### Work required
Once the pictures have been removed, repeat the remainder of the records exactly.

### Working data
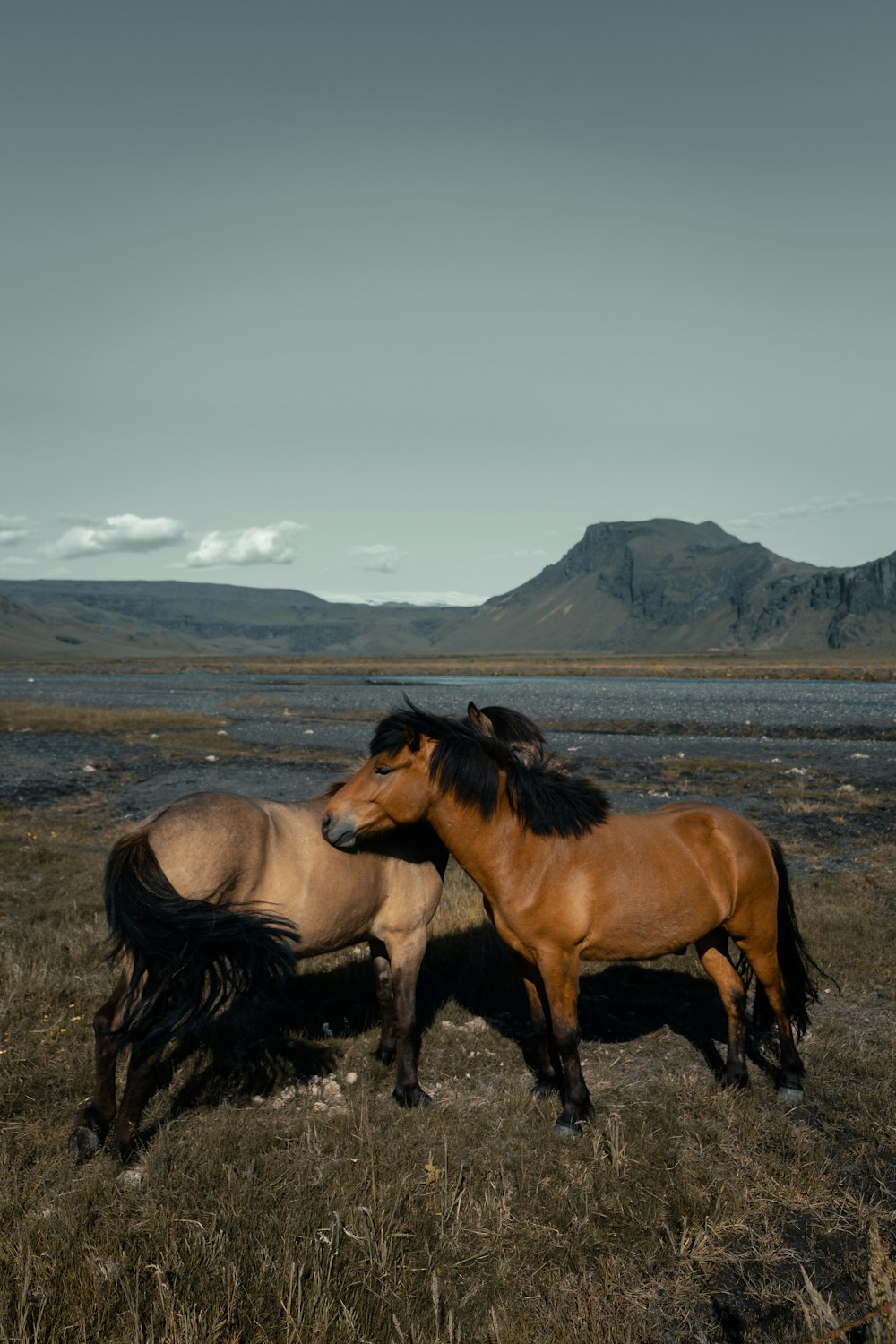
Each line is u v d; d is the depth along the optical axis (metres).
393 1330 2.99
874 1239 2.94
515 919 4.73
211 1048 5.34
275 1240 3.37
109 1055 4.14
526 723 5.11
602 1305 3.21
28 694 57.78
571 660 180.00
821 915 8.66
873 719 35.25
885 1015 6.37
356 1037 5.79
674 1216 3.83
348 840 4.66
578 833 4.71
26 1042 5.40
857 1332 3.12
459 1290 3.28
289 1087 5.02
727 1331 3.14
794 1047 5.17
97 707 44.44
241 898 4.46
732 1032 5.17
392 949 5.12
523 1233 3.61
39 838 12.67
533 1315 3.16
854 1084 5.21
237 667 140.88
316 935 4.74
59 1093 4.79
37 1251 3.27
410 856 5.17
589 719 37.47
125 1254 3.30
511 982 7.04
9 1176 3.83
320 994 6.61
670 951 4.95
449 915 8.59
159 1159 3.98
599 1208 3.83
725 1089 5.06
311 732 32.56
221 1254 3.23
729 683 73.19
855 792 18.02
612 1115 4.74
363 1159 4.06
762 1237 3.70
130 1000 4.11
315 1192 3.79
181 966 4.00
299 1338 2.82
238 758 24.36
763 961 5.16
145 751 25.75
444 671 121.25
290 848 4.63
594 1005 6.64
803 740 29.34
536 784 4.71
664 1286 3.37
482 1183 3.99
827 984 6.93
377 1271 3.25
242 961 4.21
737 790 18.41
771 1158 4.32
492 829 4.70
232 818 4.41
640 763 23.08
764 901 5.11
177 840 4.21
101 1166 3.99
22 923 8.09
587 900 4.65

### Completed task
Each line is u v d; d is the depth along the optical axis (metres).
393 1330 2.99
874 1239 2.94
515 919 4.73
211 1048 5.34
275 1240 3.37
109 1055 4.14
526 723 5.11
602 1305 3.21
28 694 57.78
571 660 180.00
821 915 8.66
873 719 35.25
885 1015 6.37
356 1037 5.79
674 1216 3.83
348 840 4.66
578 833 4.71
26 1042 5.40
857 1332 3.12
459 1290 3.28
289 1087 5.02
727 1331 3.14
794 1047 5.17
97 707 44.44
241 898 4.46
732 1032 5.17
392 949 5.12
523 1233 3.61
39 838 12.67
533 1315 3.16
854 1084 5.21
237 667 140.88
316 935 4.74
59 1093 4.79
37 1251 3.27
410 856 5.17
589 719 37.47
125 1254 3.30
511 982 7.04
9 1176 3.83
320 994 6.61
670 951 4.95
449 915 8.59
159 1159 3.98
599 1208 3.83
725 1089 5.06
311 732 32.56
221 1254 3.23
729 683 73.19
855 792 18.02
612 1115 4.74
363 1159 4.06
762 1237 3.70
130 1000 4.11
315 1192 3.79
181 966 4.00
299 1338 2.82
238 758 24.36
763 961 5.16
145 751 25.75
444 671 121.25
290 848 4.63
594 1005 6.64
803 740 29.34
536 784 4.71
664 1286 3.37
482 1183 3.99
827 984 6.93
377 1271 3.25
242 961 4.21
737 790 18.41
771 1158 4.32
492 829 4.70
232 818 4.41
640 763 23.08
764 901 5.11
177 840 4.21
101 1166 3.99
22 923 8.09
587 900 4.65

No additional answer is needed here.